Na EmpregueAfro, a demanda cresceu 250%, também na esteira do caso Floyd, e dois funcionários foram contratados, ampliando a equipe para oito pessoas. "É triste que isso só aconteça após um episódio como esse, mas a comoção global e a indignação contra o racismo motivaram as empresas a fazerem algo", afirma a fundadora da companhia de RH, Patrícia Santos.
De acordo com Patrícia, a iniciativa da Magazine Luiza de aceitar apenas negros para seu próximo programa de trainee também aumentou a preocupação das empresas por questões de inclusão racial. Com 20 anos de atuação na área de RH, ela criou a EmpregueAfro há 15 anos, mas passou a se dedicar integralmente há sete anos. "No começo, achavam que eu era louca, que a empresa não teria sustentabilidade. Hoje, o número de empresas querendo implantar programa de diversidade está absurdo."
A empresária, no entanto, conta que 90% das companhias que buscam seu serviço são multinacionais, que são pressionadas pelas matrizes. "O direcionamento vem de fora. As multinacionais entendem melhor que existe uma dívida histórica (com os negros). Muitas empresas brasileiras negam a existência de racismo."
Para a empresária, o mercado de trabalho é a origem de toda a desigualdade racial da sociedade. "O mercado reflete o racismo estrutural da nossa sociedade, que tem origem na escravidão", diz ela, que acredita que a maior parte dos negros, quando consegue um emprego, acaba conseguindo pagar uma universidade e estudar.
A própria Patrícia é um exemplo prático de sua teoria. Crescida na comunidade de Heliópolis, em São Paulo, ela começou a trabalhar aos 13 anos como recepcionista. Três anos depois, quis estudar medicina, quando ouviu de seu pai, hoje um metalúrgico aposentado, que essa não era uma profissão para negros. "Levei um choque quando ele disse isso.
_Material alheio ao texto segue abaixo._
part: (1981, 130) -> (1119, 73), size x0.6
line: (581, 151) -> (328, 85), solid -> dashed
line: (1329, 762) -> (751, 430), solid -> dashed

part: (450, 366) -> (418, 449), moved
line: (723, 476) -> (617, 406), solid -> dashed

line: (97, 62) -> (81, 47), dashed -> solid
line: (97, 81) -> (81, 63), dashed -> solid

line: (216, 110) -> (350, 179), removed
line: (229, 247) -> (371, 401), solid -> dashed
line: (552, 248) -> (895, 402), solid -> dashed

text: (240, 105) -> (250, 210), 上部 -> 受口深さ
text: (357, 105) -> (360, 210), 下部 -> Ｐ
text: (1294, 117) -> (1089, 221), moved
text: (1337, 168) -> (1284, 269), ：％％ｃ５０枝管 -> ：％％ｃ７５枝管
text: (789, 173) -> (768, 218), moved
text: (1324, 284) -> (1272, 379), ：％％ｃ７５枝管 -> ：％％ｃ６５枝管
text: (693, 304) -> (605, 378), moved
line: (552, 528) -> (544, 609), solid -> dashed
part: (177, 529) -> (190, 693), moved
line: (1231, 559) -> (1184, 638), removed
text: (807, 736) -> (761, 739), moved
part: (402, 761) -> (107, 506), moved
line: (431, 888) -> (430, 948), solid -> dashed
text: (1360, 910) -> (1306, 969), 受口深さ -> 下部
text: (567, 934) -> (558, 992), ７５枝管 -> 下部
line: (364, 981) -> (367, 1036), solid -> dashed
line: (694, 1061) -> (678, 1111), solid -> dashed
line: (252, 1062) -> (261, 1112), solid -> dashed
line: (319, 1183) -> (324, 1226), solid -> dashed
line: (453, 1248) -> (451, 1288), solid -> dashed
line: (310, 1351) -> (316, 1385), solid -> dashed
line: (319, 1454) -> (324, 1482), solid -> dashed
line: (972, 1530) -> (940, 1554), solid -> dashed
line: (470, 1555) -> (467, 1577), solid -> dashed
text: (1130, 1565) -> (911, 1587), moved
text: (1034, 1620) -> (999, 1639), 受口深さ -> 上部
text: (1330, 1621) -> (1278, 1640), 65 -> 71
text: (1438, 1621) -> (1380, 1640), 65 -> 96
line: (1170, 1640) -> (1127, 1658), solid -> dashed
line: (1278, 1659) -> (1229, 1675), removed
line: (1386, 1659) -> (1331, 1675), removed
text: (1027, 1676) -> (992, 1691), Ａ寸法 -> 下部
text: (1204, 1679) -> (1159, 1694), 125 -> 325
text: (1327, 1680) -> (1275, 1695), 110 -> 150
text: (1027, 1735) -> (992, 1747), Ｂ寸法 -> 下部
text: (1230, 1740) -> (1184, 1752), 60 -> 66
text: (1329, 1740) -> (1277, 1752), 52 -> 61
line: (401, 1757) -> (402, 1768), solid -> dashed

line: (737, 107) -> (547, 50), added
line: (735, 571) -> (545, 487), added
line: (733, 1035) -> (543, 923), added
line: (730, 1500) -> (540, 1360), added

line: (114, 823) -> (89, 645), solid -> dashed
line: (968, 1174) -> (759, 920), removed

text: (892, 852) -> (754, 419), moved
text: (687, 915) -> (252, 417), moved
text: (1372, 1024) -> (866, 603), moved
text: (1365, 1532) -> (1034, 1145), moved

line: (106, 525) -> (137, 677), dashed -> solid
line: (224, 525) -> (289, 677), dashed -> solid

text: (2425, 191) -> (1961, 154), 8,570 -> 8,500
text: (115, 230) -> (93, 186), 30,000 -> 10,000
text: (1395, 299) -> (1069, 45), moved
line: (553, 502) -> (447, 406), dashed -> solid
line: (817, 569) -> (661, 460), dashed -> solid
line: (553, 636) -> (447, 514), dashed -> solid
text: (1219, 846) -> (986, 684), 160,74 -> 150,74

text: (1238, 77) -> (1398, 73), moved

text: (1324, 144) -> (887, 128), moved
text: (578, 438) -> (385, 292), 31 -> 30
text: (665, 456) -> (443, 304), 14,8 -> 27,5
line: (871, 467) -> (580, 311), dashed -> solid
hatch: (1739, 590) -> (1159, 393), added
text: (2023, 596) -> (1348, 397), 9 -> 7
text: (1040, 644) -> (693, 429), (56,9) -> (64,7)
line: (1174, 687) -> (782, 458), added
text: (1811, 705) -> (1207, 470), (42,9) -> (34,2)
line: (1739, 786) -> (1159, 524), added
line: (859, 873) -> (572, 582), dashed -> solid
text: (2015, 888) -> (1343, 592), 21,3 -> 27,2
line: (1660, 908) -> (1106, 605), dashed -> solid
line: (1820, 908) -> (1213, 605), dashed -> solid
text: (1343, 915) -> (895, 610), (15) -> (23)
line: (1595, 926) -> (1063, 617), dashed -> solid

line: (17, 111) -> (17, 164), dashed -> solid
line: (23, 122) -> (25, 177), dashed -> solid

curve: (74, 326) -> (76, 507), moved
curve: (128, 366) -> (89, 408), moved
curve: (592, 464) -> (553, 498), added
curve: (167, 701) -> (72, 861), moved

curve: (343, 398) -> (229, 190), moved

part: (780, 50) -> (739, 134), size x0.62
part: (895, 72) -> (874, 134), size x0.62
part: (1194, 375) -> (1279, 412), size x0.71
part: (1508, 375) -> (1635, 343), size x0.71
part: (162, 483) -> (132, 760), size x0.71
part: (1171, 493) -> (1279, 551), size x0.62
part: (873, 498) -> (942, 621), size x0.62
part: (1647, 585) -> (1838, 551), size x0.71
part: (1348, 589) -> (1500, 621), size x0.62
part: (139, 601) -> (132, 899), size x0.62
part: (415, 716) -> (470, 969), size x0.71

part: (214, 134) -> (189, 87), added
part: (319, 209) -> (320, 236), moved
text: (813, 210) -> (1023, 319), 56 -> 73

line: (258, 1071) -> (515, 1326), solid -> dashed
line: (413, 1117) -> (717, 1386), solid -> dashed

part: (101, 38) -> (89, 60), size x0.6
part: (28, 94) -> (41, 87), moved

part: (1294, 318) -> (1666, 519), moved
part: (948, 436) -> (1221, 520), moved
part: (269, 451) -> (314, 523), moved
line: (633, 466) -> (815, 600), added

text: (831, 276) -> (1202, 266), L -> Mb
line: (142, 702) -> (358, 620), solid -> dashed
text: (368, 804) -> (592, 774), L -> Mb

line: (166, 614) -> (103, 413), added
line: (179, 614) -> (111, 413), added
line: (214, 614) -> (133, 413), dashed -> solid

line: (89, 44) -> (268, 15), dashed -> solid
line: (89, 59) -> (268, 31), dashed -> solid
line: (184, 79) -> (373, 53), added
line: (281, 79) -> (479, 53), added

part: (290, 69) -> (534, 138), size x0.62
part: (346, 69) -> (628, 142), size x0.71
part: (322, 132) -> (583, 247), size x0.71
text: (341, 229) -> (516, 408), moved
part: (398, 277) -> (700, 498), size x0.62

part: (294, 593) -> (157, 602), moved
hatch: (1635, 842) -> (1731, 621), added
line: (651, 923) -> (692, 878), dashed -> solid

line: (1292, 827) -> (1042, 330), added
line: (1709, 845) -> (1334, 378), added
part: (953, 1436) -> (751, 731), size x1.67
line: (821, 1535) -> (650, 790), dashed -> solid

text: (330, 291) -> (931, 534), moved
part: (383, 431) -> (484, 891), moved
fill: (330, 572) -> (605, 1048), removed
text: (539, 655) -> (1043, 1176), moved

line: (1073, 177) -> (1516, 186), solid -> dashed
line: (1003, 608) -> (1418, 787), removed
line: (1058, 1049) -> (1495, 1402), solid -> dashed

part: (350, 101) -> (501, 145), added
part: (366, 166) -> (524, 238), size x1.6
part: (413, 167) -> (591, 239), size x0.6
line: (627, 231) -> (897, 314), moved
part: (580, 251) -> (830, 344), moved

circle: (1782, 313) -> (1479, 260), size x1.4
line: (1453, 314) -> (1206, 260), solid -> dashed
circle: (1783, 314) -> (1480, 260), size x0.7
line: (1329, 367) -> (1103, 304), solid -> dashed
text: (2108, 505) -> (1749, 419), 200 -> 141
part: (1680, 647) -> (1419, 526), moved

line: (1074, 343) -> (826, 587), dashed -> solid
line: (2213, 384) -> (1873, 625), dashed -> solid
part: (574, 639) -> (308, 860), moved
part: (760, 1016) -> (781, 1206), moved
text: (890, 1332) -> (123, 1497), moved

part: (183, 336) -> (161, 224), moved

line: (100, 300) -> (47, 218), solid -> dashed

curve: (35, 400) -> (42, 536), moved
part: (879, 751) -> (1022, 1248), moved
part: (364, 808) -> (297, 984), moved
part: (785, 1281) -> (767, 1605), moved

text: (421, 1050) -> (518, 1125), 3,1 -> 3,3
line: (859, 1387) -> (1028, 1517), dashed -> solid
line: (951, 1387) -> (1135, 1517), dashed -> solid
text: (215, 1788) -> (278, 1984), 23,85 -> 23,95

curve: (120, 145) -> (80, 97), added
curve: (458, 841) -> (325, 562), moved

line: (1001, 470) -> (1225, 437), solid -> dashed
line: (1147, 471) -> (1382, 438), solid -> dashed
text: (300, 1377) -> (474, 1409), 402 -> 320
Falei: 'a cor da nossa pele e o lugar que a gente mora determina o que é para gente ou não?'"
Patrícia pensou, então, em fazer psicologia, mas optou por pedagogia porque era mais barato. Trabalhava como vendedora para pagar a faculdade até conseguir estágio em uma empresa de RH, onde começou a carreira. "A minha primeira chefe, sem saber, me deu uma oportunidade de inclusão em um mundo que não tinha tantas pessoas como eu."
Ao contrário de Patrícia, Luana, do IB_BR, vê as empresas brasileiras também se movimentando para aumentar a inclusão, ainda que muitas vezes as nacionais sejam motivadas pelas internacionais. "Hoje, as empresas estão conectadas de alguma forma. As brasileiras estão em um mesmo ecossistema (das estrangeiras), muitas vezes são fornecedoras delas. Mas a gente percebe que a ação vem mesmo por causa da pressão da sociedade "
Nessa agência, cujo trabalho é focado no público afro-americano, Luana viu aonde queria chegar ao conhecer a presidente da empresa, McGhee Williams. "Eu nunca tinha visto uma mulher negra, de pele preta como a minha, chefiando tanta gente. Falei: 'quero ser igual'. Representatividade é isso. Você ver algo e poder traçar seu plano."
As informações são do jornal O Estado de S. Paulo.